Required work
Report how many lines in the entries below have the word "right" in them, and give no other words.

Data listing

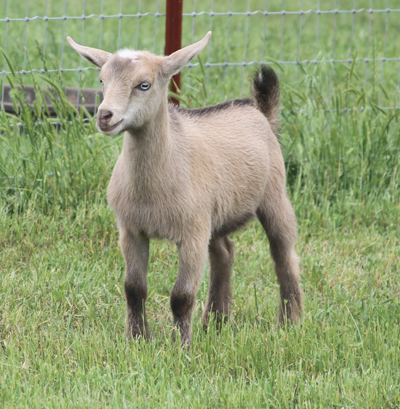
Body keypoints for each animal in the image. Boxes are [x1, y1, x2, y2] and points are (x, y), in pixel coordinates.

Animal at [67, 31, 302, 344]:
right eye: (102, 80)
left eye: (144, 84)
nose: (104, 115)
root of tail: (260, 111)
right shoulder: (131, 230)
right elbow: (133, 289)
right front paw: (136, 340)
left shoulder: (191, 235)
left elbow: (181, 296)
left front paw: (181, 345)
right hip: (212, 216)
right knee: (224, 252)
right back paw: (215, 321)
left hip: (274, 194)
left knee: (283, 255)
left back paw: (290, 321)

Completed exercise
7